Thinking of Buying a House? Do your Homework First
I think it was Will Rogers who said "A fellow that owns his own home is always just coming out of the hardware store…" Most homeowners would agree but, often in the excitement of house-hunting, we tend to overlook some of the sobering realities. Before you start, be sure you're comfortable with the obvious and less obvious costs of home-ownership.
The Price Range
First determine how much house you can afford. Take a ballpark figure by multiplying your income before tax by 2.5. This formula is used by lenders to establish the price range for various income levels. Using this formula, and income of $50 thousand ($50 x 2.5) would put you in the $125 thousand price range. Then estimate how much you can afford for a monthly mortgage payment. A lender's rule of thumb here is usually about one-third of gross monthly income. Keep in mind that the one-third guideline includes not only the mortgage payment but also property tax and any other secondary financing or condominium management fees, if applicable.
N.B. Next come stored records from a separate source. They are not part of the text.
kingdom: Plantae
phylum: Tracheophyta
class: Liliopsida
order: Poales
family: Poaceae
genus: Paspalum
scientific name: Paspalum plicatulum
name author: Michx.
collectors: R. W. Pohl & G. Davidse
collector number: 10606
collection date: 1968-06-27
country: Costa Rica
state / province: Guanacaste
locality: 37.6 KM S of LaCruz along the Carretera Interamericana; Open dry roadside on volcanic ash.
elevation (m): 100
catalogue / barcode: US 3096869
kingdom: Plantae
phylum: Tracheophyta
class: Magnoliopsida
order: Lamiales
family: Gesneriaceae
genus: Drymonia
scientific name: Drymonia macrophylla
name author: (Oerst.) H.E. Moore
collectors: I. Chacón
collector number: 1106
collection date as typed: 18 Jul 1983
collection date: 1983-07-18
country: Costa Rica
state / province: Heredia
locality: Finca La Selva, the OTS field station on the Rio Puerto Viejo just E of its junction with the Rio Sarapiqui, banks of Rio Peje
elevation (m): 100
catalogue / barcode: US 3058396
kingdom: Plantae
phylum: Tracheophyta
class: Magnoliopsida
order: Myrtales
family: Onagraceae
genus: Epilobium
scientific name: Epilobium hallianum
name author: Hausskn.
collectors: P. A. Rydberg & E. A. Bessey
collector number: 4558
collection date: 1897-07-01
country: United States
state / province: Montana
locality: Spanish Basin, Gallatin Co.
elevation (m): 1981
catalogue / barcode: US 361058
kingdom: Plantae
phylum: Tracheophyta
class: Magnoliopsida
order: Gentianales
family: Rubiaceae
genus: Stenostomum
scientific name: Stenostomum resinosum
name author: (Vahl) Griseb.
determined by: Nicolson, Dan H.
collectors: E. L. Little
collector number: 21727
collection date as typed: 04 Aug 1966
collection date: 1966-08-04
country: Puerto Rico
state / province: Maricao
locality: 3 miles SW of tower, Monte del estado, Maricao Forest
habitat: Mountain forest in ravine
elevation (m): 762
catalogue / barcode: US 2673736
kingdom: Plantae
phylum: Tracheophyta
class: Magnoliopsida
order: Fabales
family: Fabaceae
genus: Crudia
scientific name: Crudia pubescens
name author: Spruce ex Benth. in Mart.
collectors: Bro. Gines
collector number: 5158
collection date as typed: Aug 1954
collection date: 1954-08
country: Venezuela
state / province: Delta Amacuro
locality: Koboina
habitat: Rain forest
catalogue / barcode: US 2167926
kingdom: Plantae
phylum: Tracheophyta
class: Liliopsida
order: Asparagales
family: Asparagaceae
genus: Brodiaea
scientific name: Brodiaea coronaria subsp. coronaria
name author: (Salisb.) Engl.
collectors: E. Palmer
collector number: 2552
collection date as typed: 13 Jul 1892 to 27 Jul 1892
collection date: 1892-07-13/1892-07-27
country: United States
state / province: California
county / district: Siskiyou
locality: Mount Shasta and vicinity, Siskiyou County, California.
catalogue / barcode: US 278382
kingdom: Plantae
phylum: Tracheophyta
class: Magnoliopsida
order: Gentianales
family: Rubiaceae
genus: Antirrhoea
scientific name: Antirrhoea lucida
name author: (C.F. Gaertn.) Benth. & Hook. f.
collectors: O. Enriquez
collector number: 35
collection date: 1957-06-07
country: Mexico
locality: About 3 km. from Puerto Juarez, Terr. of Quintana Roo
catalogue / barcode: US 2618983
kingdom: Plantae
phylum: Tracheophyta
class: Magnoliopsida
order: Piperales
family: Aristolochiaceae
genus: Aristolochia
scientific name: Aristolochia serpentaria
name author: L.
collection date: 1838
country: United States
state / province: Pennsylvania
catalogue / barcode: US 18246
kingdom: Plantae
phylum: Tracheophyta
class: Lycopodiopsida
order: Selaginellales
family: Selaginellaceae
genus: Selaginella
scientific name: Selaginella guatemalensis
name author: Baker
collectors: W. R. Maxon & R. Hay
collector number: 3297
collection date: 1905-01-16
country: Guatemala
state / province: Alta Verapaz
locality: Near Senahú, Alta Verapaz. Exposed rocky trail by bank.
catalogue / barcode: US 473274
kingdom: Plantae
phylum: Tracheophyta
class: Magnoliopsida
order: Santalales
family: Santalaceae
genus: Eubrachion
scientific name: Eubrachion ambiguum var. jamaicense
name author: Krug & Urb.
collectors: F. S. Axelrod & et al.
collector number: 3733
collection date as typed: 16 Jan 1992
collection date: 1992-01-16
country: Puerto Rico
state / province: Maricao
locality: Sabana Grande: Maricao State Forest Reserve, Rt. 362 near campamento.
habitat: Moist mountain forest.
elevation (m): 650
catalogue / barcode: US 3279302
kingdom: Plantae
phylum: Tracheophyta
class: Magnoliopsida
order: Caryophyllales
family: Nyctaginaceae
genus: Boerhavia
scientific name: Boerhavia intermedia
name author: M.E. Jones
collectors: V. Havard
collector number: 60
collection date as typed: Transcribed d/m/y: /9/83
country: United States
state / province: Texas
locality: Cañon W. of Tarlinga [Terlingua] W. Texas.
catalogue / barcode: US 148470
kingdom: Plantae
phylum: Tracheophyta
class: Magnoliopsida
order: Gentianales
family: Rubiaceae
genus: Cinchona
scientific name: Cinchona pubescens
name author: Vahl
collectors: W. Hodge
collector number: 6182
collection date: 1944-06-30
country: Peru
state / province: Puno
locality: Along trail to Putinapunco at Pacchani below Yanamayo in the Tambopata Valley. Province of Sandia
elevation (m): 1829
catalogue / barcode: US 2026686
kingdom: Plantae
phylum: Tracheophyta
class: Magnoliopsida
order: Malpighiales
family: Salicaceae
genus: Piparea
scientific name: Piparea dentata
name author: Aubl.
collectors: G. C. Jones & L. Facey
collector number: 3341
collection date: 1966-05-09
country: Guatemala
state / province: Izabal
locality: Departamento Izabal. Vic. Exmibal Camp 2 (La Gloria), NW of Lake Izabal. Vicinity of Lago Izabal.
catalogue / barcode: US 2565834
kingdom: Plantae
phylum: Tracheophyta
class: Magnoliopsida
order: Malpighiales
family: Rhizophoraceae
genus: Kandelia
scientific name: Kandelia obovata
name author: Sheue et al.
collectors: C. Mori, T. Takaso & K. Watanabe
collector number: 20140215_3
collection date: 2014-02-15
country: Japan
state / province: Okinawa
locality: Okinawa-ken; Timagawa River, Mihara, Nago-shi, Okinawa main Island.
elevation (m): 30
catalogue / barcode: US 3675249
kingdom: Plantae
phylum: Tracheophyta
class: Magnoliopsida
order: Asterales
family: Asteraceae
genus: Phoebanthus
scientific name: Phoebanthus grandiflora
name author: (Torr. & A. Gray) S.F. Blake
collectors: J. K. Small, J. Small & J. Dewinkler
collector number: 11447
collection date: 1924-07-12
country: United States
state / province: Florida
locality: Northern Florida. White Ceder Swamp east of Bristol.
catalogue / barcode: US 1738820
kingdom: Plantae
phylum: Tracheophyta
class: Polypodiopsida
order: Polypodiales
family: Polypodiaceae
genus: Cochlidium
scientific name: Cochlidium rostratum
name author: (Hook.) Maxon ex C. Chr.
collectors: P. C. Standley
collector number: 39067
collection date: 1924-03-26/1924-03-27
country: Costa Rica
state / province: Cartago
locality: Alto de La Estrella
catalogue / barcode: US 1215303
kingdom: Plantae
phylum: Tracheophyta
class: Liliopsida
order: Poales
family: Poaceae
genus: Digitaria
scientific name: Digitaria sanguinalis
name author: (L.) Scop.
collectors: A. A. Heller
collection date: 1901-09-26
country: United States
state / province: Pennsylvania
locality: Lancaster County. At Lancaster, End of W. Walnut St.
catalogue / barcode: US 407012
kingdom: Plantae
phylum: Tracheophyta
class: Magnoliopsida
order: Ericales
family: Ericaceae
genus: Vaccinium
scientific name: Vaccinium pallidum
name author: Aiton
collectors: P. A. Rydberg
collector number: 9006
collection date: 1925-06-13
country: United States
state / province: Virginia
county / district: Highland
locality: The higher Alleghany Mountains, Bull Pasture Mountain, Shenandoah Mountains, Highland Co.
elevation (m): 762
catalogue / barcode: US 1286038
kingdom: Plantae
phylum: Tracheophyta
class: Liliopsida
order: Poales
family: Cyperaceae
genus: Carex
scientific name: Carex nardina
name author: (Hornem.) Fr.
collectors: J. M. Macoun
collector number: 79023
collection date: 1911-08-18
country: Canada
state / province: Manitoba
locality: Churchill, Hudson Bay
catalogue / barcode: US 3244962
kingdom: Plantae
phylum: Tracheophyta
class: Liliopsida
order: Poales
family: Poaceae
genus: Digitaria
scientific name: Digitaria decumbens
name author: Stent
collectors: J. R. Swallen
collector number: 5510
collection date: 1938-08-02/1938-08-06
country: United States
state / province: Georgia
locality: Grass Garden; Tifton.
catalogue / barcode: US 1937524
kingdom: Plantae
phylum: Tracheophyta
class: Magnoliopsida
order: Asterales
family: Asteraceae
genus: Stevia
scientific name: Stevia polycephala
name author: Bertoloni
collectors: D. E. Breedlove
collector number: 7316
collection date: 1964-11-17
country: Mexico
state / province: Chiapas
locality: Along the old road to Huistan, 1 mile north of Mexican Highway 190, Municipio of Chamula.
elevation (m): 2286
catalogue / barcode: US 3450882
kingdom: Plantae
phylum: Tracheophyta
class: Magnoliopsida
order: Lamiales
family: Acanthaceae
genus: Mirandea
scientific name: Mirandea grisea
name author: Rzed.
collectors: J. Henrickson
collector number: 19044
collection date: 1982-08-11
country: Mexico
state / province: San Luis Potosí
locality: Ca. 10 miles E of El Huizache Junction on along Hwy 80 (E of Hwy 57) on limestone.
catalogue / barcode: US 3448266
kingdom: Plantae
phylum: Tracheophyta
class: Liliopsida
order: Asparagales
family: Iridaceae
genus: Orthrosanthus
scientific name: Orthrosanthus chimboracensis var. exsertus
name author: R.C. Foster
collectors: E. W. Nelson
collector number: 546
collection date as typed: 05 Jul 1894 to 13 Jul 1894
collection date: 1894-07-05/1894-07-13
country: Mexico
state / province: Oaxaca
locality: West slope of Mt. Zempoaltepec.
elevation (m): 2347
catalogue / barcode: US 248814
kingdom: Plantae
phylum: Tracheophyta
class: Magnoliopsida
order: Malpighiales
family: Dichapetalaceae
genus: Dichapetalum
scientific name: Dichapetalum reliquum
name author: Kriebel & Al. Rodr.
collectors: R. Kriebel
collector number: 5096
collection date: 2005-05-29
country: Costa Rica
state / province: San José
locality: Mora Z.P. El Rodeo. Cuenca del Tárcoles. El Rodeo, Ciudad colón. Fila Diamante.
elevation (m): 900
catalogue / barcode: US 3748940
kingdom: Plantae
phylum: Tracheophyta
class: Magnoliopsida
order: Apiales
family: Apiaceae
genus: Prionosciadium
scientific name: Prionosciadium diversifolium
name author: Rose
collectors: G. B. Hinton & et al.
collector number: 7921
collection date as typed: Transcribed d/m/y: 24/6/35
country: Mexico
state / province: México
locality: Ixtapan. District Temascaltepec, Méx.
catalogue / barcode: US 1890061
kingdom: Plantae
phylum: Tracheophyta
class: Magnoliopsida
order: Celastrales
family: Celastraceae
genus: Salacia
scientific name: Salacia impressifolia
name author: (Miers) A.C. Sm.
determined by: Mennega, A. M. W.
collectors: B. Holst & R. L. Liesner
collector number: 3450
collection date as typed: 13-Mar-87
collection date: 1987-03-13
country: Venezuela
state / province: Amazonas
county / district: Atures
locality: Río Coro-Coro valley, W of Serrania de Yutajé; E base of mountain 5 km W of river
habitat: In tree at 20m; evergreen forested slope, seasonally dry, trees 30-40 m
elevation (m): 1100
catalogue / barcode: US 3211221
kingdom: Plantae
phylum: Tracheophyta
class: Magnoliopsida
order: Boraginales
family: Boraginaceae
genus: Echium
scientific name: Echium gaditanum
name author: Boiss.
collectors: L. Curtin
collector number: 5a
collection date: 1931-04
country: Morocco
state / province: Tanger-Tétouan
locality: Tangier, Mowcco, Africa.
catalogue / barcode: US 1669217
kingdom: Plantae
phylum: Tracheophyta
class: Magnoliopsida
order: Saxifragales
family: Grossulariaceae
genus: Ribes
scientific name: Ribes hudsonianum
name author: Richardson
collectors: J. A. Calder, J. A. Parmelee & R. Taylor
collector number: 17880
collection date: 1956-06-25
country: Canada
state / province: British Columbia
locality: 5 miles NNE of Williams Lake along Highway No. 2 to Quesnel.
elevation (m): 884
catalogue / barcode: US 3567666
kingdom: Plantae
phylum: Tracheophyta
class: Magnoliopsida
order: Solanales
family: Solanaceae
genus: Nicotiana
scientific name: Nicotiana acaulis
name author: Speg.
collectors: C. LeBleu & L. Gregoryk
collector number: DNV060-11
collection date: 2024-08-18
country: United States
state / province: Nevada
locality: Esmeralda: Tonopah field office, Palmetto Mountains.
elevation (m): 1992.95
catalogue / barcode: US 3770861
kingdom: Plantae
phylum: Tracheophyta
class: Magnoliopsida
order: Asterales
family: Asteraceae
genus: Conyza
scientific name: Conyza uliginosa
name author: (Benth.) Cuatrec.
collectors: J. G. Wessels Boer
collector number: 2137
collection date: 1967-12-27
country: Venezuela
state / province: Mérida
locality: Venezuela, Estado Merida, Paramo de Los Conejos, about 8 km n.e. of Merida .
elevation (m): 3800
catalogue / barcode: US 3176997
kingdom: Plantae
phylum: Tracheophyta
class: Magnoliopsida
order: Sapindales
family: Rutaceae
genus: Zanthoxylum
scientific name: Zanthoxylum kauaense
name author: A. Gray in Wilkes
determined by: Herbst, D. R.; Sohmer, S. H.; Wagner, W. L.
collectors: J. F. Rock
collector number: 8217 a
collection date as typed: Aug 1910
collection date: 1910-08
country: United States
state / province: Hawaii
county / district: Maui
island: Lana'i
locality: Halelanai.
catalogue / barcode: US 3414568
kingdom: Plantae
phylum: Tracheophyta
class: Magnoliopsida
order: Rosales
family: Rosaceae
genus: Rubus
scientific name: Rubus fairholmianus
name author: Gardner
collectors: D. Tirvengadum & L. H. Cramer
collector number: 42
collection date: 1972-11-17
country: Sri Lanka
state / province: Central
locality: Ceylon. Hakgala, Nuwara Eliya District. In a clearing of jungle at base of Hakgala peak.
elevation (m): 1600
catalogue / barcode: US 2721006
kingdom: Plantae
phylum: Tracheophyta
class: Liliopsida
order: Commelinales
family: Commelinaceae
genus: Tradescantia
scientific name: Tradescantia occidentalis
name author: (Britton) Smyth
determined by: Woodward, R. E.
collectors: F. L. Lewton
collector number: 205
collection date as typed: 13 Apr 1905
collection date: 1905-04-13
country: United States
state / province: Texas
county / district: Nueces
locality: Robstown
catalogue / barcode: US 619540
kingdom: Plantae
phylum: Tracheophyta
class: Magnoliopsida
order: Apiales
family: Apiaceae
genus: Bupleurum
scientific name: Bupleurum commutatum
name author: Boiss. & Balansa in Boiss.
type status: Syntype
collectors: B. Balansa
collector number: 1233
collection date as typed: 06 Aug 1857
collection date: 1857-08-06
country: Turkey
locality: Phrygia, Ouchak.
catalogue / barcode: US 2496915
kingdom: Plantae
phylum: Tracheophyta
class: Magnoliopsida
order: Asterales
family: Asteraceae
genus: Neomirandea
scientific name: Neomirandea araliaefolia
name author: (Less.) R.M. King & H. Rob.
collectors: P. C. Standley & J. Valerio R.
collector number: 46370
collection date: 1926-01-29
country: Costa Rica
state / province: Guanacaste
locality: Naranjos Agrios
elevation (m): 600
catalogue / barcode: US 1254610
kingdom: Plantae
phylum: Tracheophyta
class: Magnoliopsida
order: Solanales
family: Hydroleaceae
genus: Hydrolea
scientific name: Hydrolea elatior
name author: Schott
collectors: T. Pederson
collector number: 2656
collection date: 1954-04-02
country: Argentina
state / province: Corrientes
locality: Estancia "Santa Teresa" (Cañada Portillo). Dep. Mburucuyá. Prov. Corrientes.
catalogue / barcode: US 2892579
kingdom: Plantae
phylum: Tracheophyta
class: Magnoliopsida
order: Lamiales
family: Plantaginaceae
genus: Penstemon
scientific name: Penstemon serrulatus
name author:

Test this guideline by reviewing your current spending. Do you, for instance, have a commitment to a car or personal loan ? How much do you spend on rent, clothing, transportation, entertainment and travel? Would the guideline mortgage payment still be comfortable considering these expenses?
Consider the cost of living in the home. How much will it cost to heat monthly? What about the monthly cost of insurance, electricity, water, maintenance - painting, repairs etc.? If you are considering buying a condominium, what effect will the monthly management fees have on your ability to carry a mortgage?
It can be difficult to forecast the cost of living in a home as compared to living in an apartment. Here is another rule of thumb that may help you to estimate the difference between the two. Take the value of the home you are considering and multiply it by 3 per cent. Then divide that figure by 12. In our example of the $125,000 home, the monthly cost using this formula would be roughly $312 in addition to mortgage and taxes.
The Down Payment
The size of your down payment is a major part of your mortgage consideration. Most lenders will require a minimum down payment of at least 10 per cent of the purchase price of the home. For instance, our example of a home in the $125,000 thousand range would require a $12,500 down payment. You would then need a mortgage of $112,500.
When you have made an offer, had it accepted and begin to finalize the purchase, there are other costs to be paid in full. There are legal costs, registration costs, possibly house inspection costs and probably a land transfer tax. Your real estate agent will give you an estimate of these costs. Be sure to discuss with your agent the question of what lenders call "interest adjustment date", depending on the date of your closing and the date of mortgage payment upon closing. Be prepared to pay for any heating oil left when you take over and to re-imbrues the seller for property taxes paid in advance. Don't forget about moving charges, your mover will give you an estimate before you move. You will have to pay the movers upon delivery of the furniture.
The way Will Rogers saw it, home-ownership is all work and no play. But, the pleasures of having a place of your own usually outweigh the work involved. Be sure you get maximum enjoyment from the experience by buying within your means.